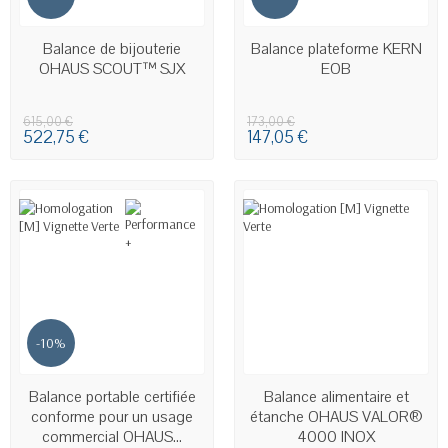
EN STOCK
EN STOCK
Balance de bijouterie
Balance plateforme KERN
OHAUS SCOUT™ SJX
EOB
615,00 €
173,00 €
522,75 €
147,05 €
-10%
EN STOCK
EN STOCK
Balance portable certifiée
Balance alimentaire et
conforme pour un usage
étanche OHAUS VALOR®
commercial OHAUS...
4000 INOX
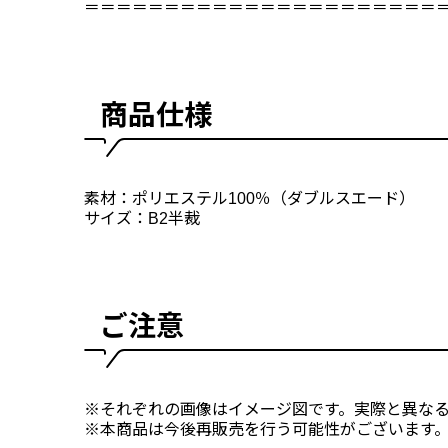
＝＝＝＝＝＝＝＝＝＝＝＝＝＝＝＝＝＝＝＝＝＝
商品仕様
素材：ポリエステル100％（ダブルスエード）
サイズ：B2半裁
ご注意
※それぞれの画像はイメージ図です。実際と異な
※本商品は今後再販売を行う可能性がございます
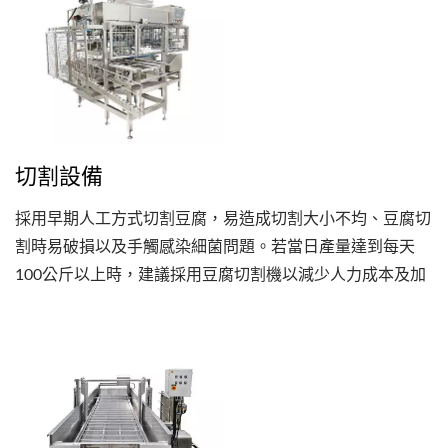
切割設備
採用早期人工方式切割豆腐，易造成切割大小不均、豆腐切
割時易破損以及手觸感染細菌問題。若當日產量達到每天
100公斤以上時，建議採用豆腐切割機以減少人力成本及加
快產線作業。豆腐自動切割機台設備可有效解決人為問題並
提升切割速度，一板豆腐約可在60秒作業時間完成切割作
業，簡單完成一塊塊尺寸規格一致的高品質豆腐成品。豆腐
切割設備使用簡單且可快速更換刀片，並調整各式切割尺
寸。永順利的自動切割設備結合PLC控制器介面，可切換兩
種語言，透過手指按壓更改系統命令，操作簡單方便。近年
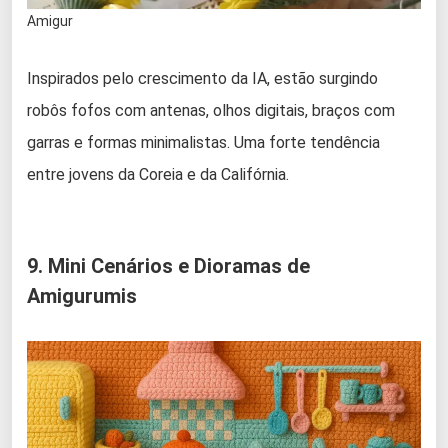
Amigur
Inspirados pelo crescimento da IA, estão surgindo
robôs fofos com antenas, olhos digitais, braços com
garras e formas minimalistas. Uma forte tendência
entre jovens da Coreia e da Califórnia.
9. Mini Cenários e Dioramas de
Amigurumis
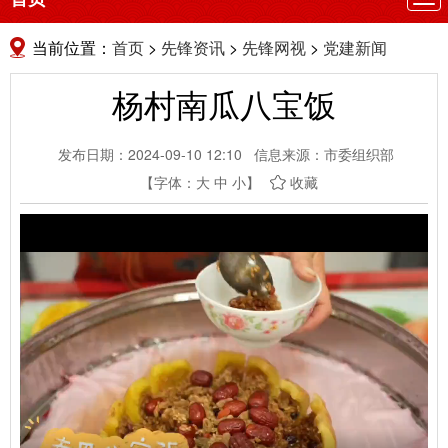
航
当前位置：
首页
>
先锋资讯
>
先锋网视
>
党建新闻
杨村南瓜八宝饭
发布日期：2024-09-10 12:10
信息来源：市委组织部
【字体：
大
中
小
】
收藏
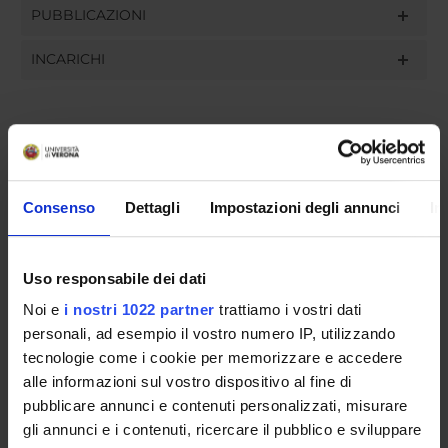
PUBBLICAZIONI
INCARICHI
ORGANIZZAZIONE
Consenso
Dettagli
Impostazioni degli annunci
In
GOVERNANCE
COMMISSIONI
Uso responsabile dei dati
UFFICI E STRUTTURE DI SERVIZIO
Noi e
i nostri 1022 partner
trattiamo i vostri dati
personali, ad esempio il vostro numero IP, utilizzando
SERVIZI DI SEGRETERIA STUDENTI
tecnologie come i cookie per memorizzare e accedere
alle informazioni sul vostro dispositivo al fine di
STRUTTURE DEL DIPARTIMENTO
pubblicare annunci e contenuti personalizzati, misurare
gli annunci e i contenuti, ricercare il pubblico e sviluppare
LABORATORI DI RICERCA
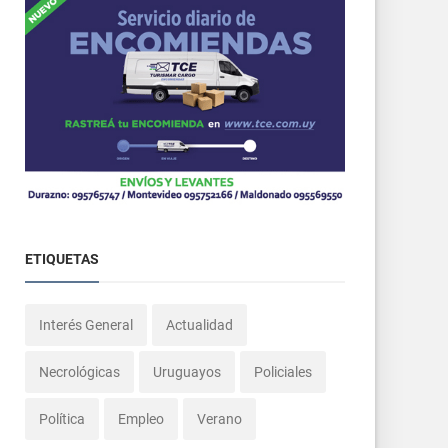
ETIQUETAS
Interés General
Actualidad
Necrológicas
Uruguayos
Policiales
Política
Empleo
Verano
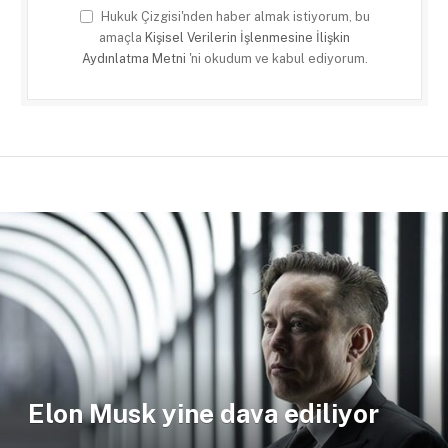
Hukuk Çizgisi'nden haber almak istiyorum, bu
amaçla
Kişisel Verilerin İşlenmesine İlişkin
Aydınlatma Metni
'ni okudum ve kabul ediyorum.
Elon Musk yine dava ediliyor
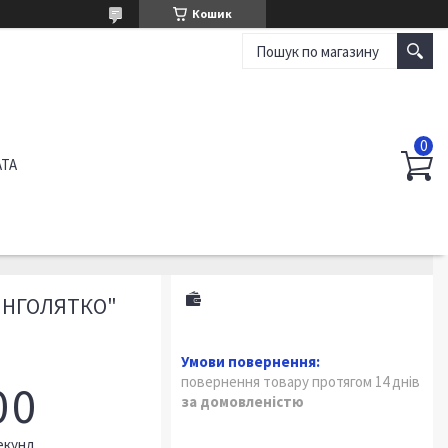
Кошик
АТА
"ЯНГОЛЯТКО"
повернення товару протягом 14 днів
0
0
за домовленістю
екунд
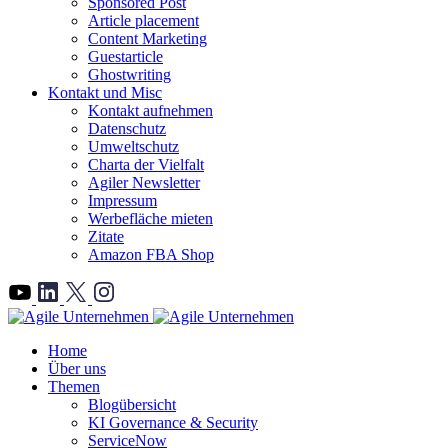
Sponsored Post
Article placement
Content Marketing
Guestarticle
Ghostwriting
Kontakt und Misc
Kontakt aufnehmen
Datenschutz
Umweltschutz
Charta der Vielfalt
Agiler Newsletter
Impressum
Werbefläche mieten
Zitate
Amazon FBA Shop
">
Home
Über uns
Themen
Blogübersicht
KI Governance & Security
ServiceNow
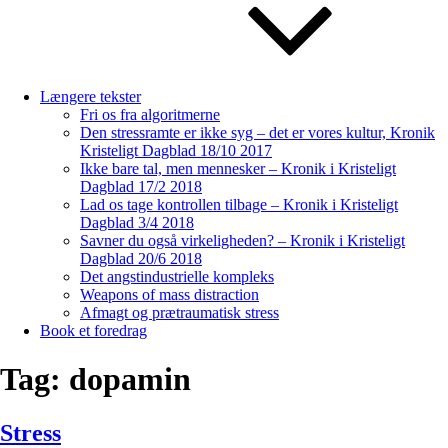
Længere tekster
Fri os fra algoritmerne
Den stressramte er ikke syg – det er vores kultur, Kronik
Kristeligt Dagblad 18/10 2017
Ikke bare tal, men mennesker – Kronik i Kristeligt
Dagblad 17/2 2018
Lad os tage kontrollen tilbage – Kronik i Kristeligt
Dagblad 3/4 2018
Savner du også virkeligheden? – Kronik i Kristeligt
Dagblad 20/6 2018
Det angstindustrielle kompleks
Weapons of mass distraction
Afmagt og prætraumatisk stress
Book et foredrag
Tag:
dopamin
Stress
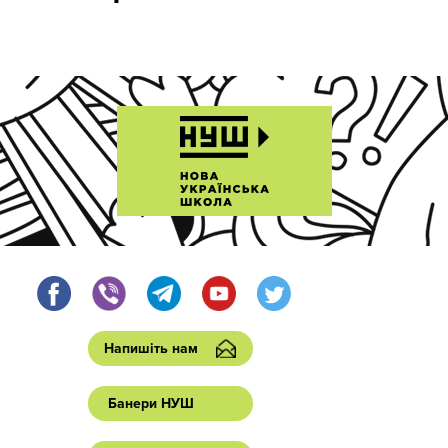
Напишіть нам
Банери НУШ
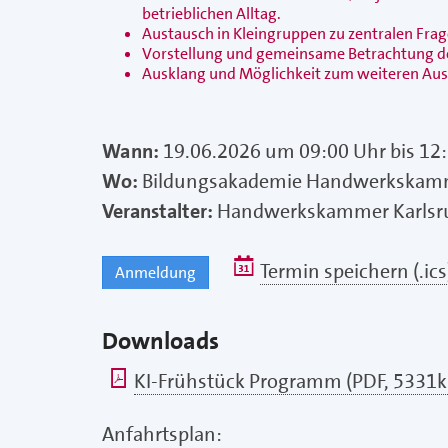
betrieblichen Alltag.
Austausch in Kleingruppen zu zentralen Fra
Vorstellung und gemeinsame Betrachtung de
Ausklang und Möglichkeit zum weiteren Au
Wann:
19.06.2026 um 09:00 Uhr bis 12
Wo:
Bildungsakademie Handwerkskammer
Veranstalter:
Handwerkskammer Karlsr
Termin speichern (.ics
Anmeldung
Downloads
pdf
KI-Frühstück Programm (PDF, 5331k
Anfahrtsplan:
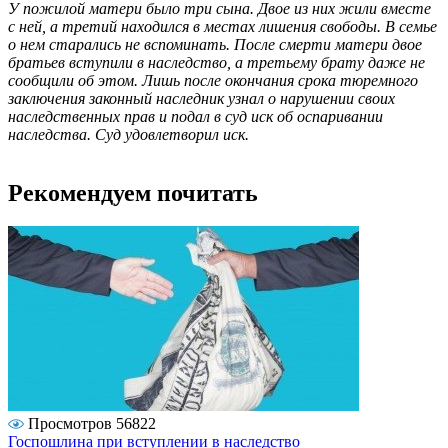
У пожилой матери было три сына. Двое из них жили вместе
с ней, а третий находился в местах лишения свободы. В семье
о нем старались не вспоминать. После смерти матери двое
братьев вступили в наследство, а третьему брату даже не
сообщили об этом. Лишь после окончания срока тюремного
заключения законный наследник узнал о нарушении своих
наследственных прав и подал в суд иск об оспаривании
наследства. Суд удовлетворил иск.
Рекомендуем почитать
Просмотров 56822
Госпошлина при вступлении в наследство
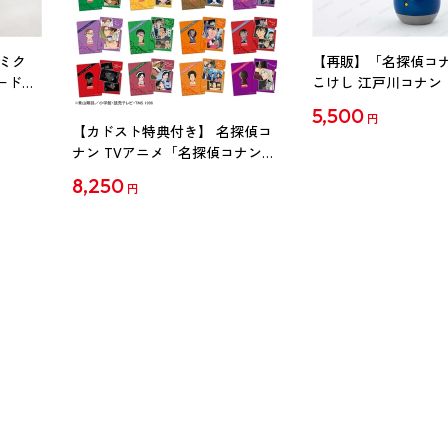
ミク
【再販】「名探偵コ
ード
こけし 江戸川コナン
5,500
円
【カドスト特典付き】 名探偵コ
ナン TVアニメ「名探偵コナン」
30周年記念クリアファイル Vol.2
8,250
円
【1BOX】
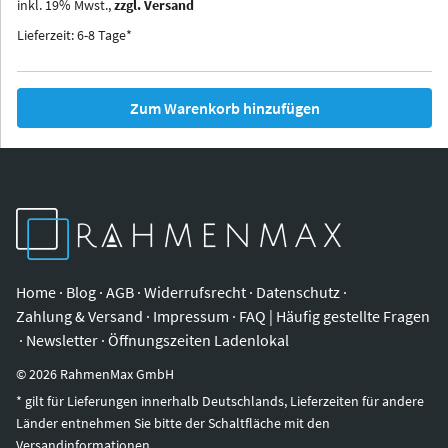
inkl.
19
%
Mwst.,
zzgl. Versand
Iowa
Ohio
Lieferzeit: 6-8 Tage*
Zum Warenkorb hinzufügen
Home
·
Blog
·
AGB
·
Widerrufsrecht
·
Datenschutz
·
Zahlung & Versand
·
Impressum
·
FAQ | Häufig gestellte Fragen
·
Newsletter
·
Öffnungszeiten Ladenlokal
©
2026
RahmenMax GmbH
* gilt für Lieferungen innerhalb Deutschlands, Lieferzeiten für andere
Länder entnehmen Sie bitte der Schaltfläche mit den
Versandinformationen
══════════
Reproduce every line of text from the data above without any changes, leaving out the pictures.

→ **Answer to this task**:
EN STOCK
EN STOCK
Balance de bijouterie
Balance plateforme KERN
OHAUS SCOUT™ SJX
EOB
615,00 €
173,00 €
522,75 €
147,05 €
-10%
EN STOCK
EN STOCK
Balance portable certifiée
Balance alimentaire et
conforme pour un usage
étanche OHAUS VALOR®
commercial OHAUS...
4000 INOX
＝＝＝＝＝＝＝＝＝＝＝＝＝＝＝＝＝＝＝＝＝＝
商品仕様
素材：ポリエステル100％（ダブルスエード）
サイズ：B2半裁
ご注意
※それぞれの画像はイメージ図です。実際と異な
※本商品は今後再販売を行う可能性がございます
切割設備
採用早期人工方式切割豆腐，易造成切割大小不均、豆腐切
割時易破損以及手觸感染細菌問題。若當日產量達到每天
100公斤以上時，建議採用豆腐切割機以減少人力成本及加
快產線作業。豆腐自動切割機台設備可有效解決人為問題並
提升切割速度，一板豆腐約可在60秒作業時間完成切割作
業，簡單完成一塊塊尺寸規格一致的高品質豆腐成品。豆腐
切割設備使用簡單且可快速更換刀片，並調整各式切割尺
寸。永順利的自動切割設備結合PLC控制器介面，可切換兩
種語言，透過手指按壓更改系統命令，操作簡單方便。近年
Amigur
Inspirados pelo crescimento da IA, estão surgindo
robôs fofos com antenas, olhos digitais, braços com
garras e formas minimalistas. Uma forte tendência
entre jovens da Coreia e da Califórnia.
9. Mini Cenários e Dioramas de
Amigurumis
航
当前位置：
首页
>
先锋资讯
>
先锋网视
>
党建新闻
杨村南瓜八宝饭
发布日期：2024-09-10 12:10
信息来源：市委组织部
【字体：
大
中
小
】
收藏
PUBBLICAZIONI
INCARICHI
ORGANIZZAZIONE
Consenso
Dettagli
Impostazioni degli annunci
In
GOVERNANCE
COMMISSIONI
Uso responsabile dei dati
UFFICI E STRUTTURE DI SERVIZIO
Noi e
i nostri 1022 partner
trattiamo i vostri dati
personali, ad esempio il vostro numero IP, utilizzando
SERVIZI DI SEGRETERIA STUDENTI
tecnologie come i cookie per memorizzare e accedere
alle informazioni sul vostro dispositivo al fine di
STRUTTURE DEL DIPARTIMENTO
pubblicare annunci e contenuti personalizzati, misurare
gli annunci e i contenuti, ricercare il pubblico e sviluppare
LABORATORI DI RICERCA
ETIQUETAS
Interés General
Actualidad
Necrológicas
Uruguayos
Policiales
Política
Empleo
Verano
Hukuk Çizgisi'nden haber almak istiyorum, bu
amaçla
Kişisel Verilerin İşlenmesine İlişkin
Aydınlatma Metni
'ni okudum ve kabul ediyorum.
Elon Musk yine dava ediliyor
Кошик
АТА
"ЯНГОЛЯТКО"
повернення товару протягом 14 днів
0
0
за домовленістю
екунд
Sponsored Post
Article placement
Content Marketing
Guestarticle
Ghostwriting
Kontakt und Misc
Kontakt aufnehmen
Datenschutz
Umweltschutz
Charta der Vielfalt
Agiler Newsletter
Impressum
Werbefläche mieten
Zitate
Amazon FBA Shop
">
Home
Über uns
Themen
Blogübersicht
KI Governance & Security
ServiceNow
Længere tekster
Fri os fra algoritmerne
Den stressramte er ikke syg – det er vores kultur, Kronik
Kristeligt Dagblad 18/10 2017
Ikke bare tal, men mennesker – Kronik i Kristeligt
Dagblad 17/2 2018
Lad os tage kontrollen tilbage – Kronik i Kristeligt
Dagblad 3/4 2018
Savner du også virkeligheden? – Kronik i Kristeligt
Dagblad 20/6 2018
Det angstindustrielle kompleks
Weapons of mass distraction
Afmagt og prætraumatisk stress
Book et foredrag
Tag:
dopamin
Stress
Напишіть нам
Банери НУШ
betrieblichen Alltag.
Austausch in Kleingruppen zu zentralen Fra
Vorstellung und gemeinsame Betrachtung de
Ausklang und Möglichkeit zum weiteren Au
Wann:
19.06.2026 um 09:00 Uhr bis 12
Wo:
Bildungsakademie Handwerkskammer
Veranstalter:
Handwerkskammer Karlsr
Termin speichern (.ics
Anmeldung
Downloads
pdf
KI-Frühstück Programm (PDF, 5331k
Anfahrtsplan:
У пожилой матери было три сына. Двое из них жили вместе
с ней, а третий находился в местах лишения свободы. В семье
о нем старались не вспоминать. После смерти матери двое
братьев вступили в наследство, а третьему брату даже не
сообщили об этом. Лишь после окончания срока тюремного
заключения законный наследник узнал о нарушении своих
наследственных прав и подал в суд иск об оспаривании
наследства. Суд удовлетворил иск.
Рекомендуем почитать
Просмотров 56822
Госпошлина при вступлении в наследство
ミク
【再販】「名探偵コ
ード
こけし 江戸川コナン
5,500
円
【カドスト特典付き】 名探偵コ
ナン TVアニメ「名探偵コナン」
30周年記念クリアファイル Vol.2
8,250
円
【1BOX】
inkl.
19
%
Mwst.,
zzgl. Versand
Iowa
Ohio
Lieferzeit: 6-8 Tage*
Zum Warenkorb hinzufügen
Home
·
Blog
·
AGB
·
Widerrufsrecht
·
Datenschutz
·
Zahlung & Versand
·
Impressum
·
FAQ | Häufig gestellte Fragen
·
Newsletter
·
Öffnungszeiten Ladenlokal
©
2026
RahmenMax GmbH
* gilt für Lieferungen innerhalb Deutschlands, Lieferzeiten für andere
Länder entnehmen Sie bitte der Schaltfläche mit den
Versandinformationen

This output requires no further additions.